Maresca e il Chelsea: Hasselbaink svela la verità
Hasselbaink prende le difese di Maresca: il Chelsea è un cantiere aperto
Nel mondo del calcio europeo si torna a parlare delle difficoltà del Chelsea e del suo allenatore Enzo Maresca. A intervenire nel dibattito è una voce autorevole e ben conosciuta in casa Blues: Jimmy Floyd Hasselbaink, leggenda olandese del club londinese e tecnico con un passato significativo nelle panchine britanniche. L'occasione è stata il World Legends Padel Tour di Londra, evento che ha riunito grandi nomi del calcio internazionale, dove l'ex bomber ha rilasciato dichiarazioni che stanno già facendo il giro delle redazioni sportive europee.
Le parole di Hasselbaink: "Maresca ha fatto un lavoro straordinario"

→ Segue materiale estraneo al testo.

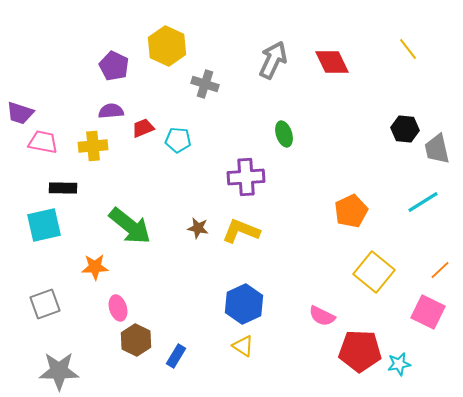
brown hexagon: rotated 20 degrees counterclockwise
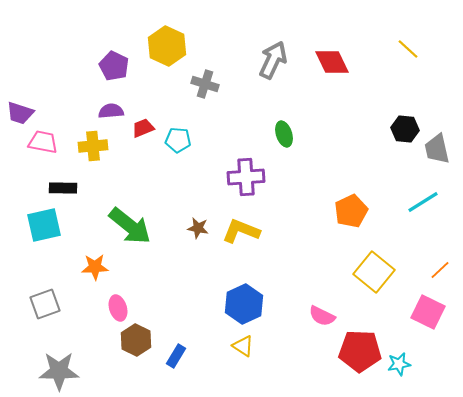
yellow line: rotated 10 degrees counterclockwise
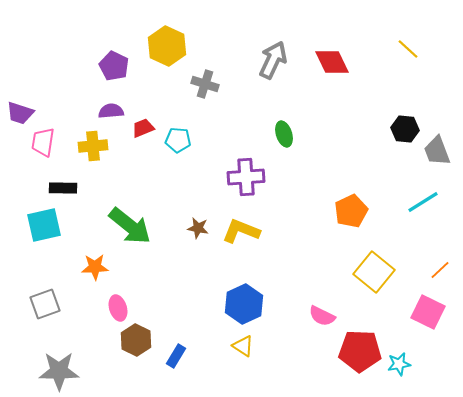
pink trapezoid: rotated 92 degrees counterclockwise
gray trapezoid: moved 2 px down; rotated 8 degrees counterclockwise
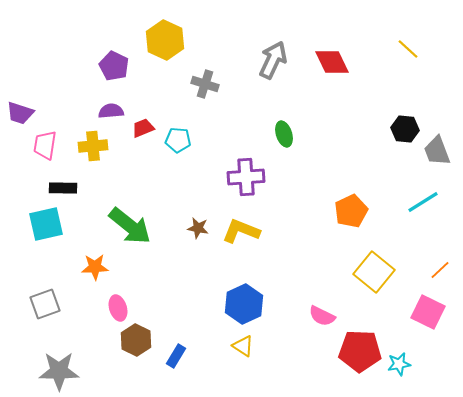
yellow hexagon: moved 2 px left, 6 px up
pink trapezoid: moved 2 px right, 3 px down
cyan square: moved 2 px right, 1 px up
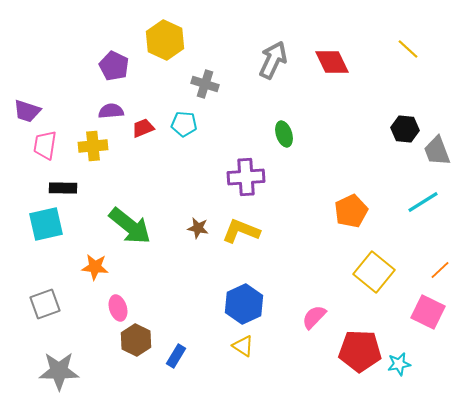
purple trapezoid: moved 7 px right, 2 px up
cyan pentagon: moved 6 px right, 16 px up
orange star: rotated 8 degrees clockwise
pink semicircle: moved 8 px left, 1 px down; rotated 108 degrees clockwise
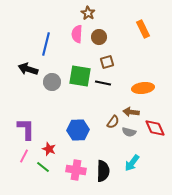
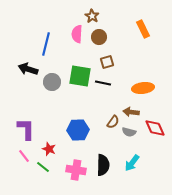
brown star: moved 4 px right, 3 px down
pink line: rotated 64 degrees counterclockwise
black semicircle: moved 6 px up
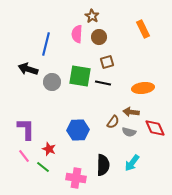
pink cross: moved 8 px down
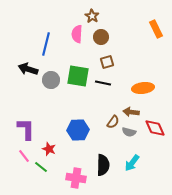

Hasselbaink non ha usato mezzi termini nel difendere l'operato dell'allenatore italiano sulla panchina dei Blues. Secondo l'ex attaccante, il percorso compiuto da Maresca fino a questo momento merita rispetto e riconoscimento, nonostante i risultati altalenanti che hanno caratterizzato la stagione del Chelsea in Premier League. La rosa londinese, costruita a suon di investimenti faraonici, presenta una complessità gestionale enorme: troppi giocatori di alto profilo, equilibri fragili e aspettative sproporzionate rispetto al tempo necessario per costruire un'identità tattica solida. Hasselbaink ha sottolineato come il tecnico italiano abbia cercato di imporre un'idea di gioco precisa e riconoscibile, un merito non scontato considerando la turbolenza ambientale che circonda il club.
Analisi tattica: perché il Chelsea di Maresca fatica a decollare
Il problema del Chelsea non è semplicemente tecnico, ma strutturale. Maresca, che in Italia aveva già dimostrato le sue qualità con il Leicester in Championship, si trova a gestire una rosa con oltre trenta giocatori di livello internazionale, molti dei quali fuori dai piani o ceduti in prestito. Questo genera instabilità psicologica e difficoltà nel costruire automatismi duraturi. Sul piano tattico, il 4-2-3-1 o il 4-3-3 adottati dall'allenatore italiano richiedono tempi di assimilazione lunghi, soprattutto quando il turnover è forzato e le gerarchie non sono ancora consolidate. In Serie A, allenatori come Simone Inzaghi all'Inter o Paulo Fonseca al Milan hanno affrontato sfide simili nella fase di insediamento, dimostrando che i risultati arrivano solo quando il gruppo interiorizza completamente il modello di gioco del tecnico. Maresca sembra trovarsi esattamente in questa fase di transizione.
L'Opinione di Lombardia Calcio
Le parole di Hasselbaink ci offrono uno spunto di riflessione che va ben oltre le vicende del Chelsea. Il calcio moderno tende a bruciare gli allenatori con una velocità sempre maggiore, spesso senza concedere loro il tempo necessario per lavorare. Maresca è un tecnico italiano che ha costruito la sua reputazione con metodo e pazienza, qualità che raramente trovano spazio nell'era dell'immediato. La sua esperienza in Inghilterra, sia come giocatore che come allenatore nelle categorie inferiori, lo rende un profilo credibile per un progetto ambizioso. Tuttavia, il Chelsea non è un club che storicamente regala tempo: la pressione della proprietà americana e le aspettative della tifoseria rendono ogni passo falso potenzialmente fatale. Noi di Lombardia Calcio crediamo che la difesa di Hasselbaink sia sincera e motivata, ma il calcio si misura sui risultati. Maresca ha le qualità per farcela: la domanda è se avrà il tempo per dimostrarlo.
Conclusione: un caso che riguarda tutto il calcio europeo
La vicenda Maresca-Chelsea è uno specchio fedele delle contraddizioni del calcio contemporaneo: investimenti colossali, aspettative immediate e pochissima pazienza. Le parole di Jimmy Floyd Hasselbaink ricordano a tutti che dietro ogni panchina c'è un lavoro quotidiano fatto di dettagli, relazioni umane e visione tattica. Seguiremo con attenzione l'evoluzione della stagione dei Blues, certi che le scelte di Maresca nelle prossime settimane saranno decisive per il suo futuro in Premier League. Un tema, quello degli allenatori italiani all'estero, che continua ad appassionare anche i tifosi della Serie A.